[Stored data entries]
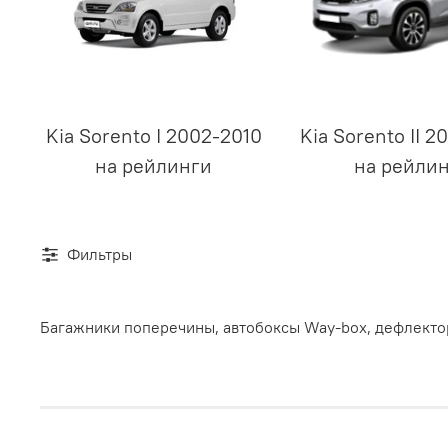
Kia Sorento I 2002-2010
Kia Sorento II 
на рейлинги
на рейли
Фильтры
Багажники поперечины, автобоксы Way-box, дефлектор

* _Directive_:
All of the data above needs to be retyped exactly, with the pictures removed.

* _Solved problem_:
Kia Sorento I 2002-2010
Kia Sorento II 
на рейлинги
на рейли
Фильтры
Багажники поперечины, автобоксы Way-box, дефлектор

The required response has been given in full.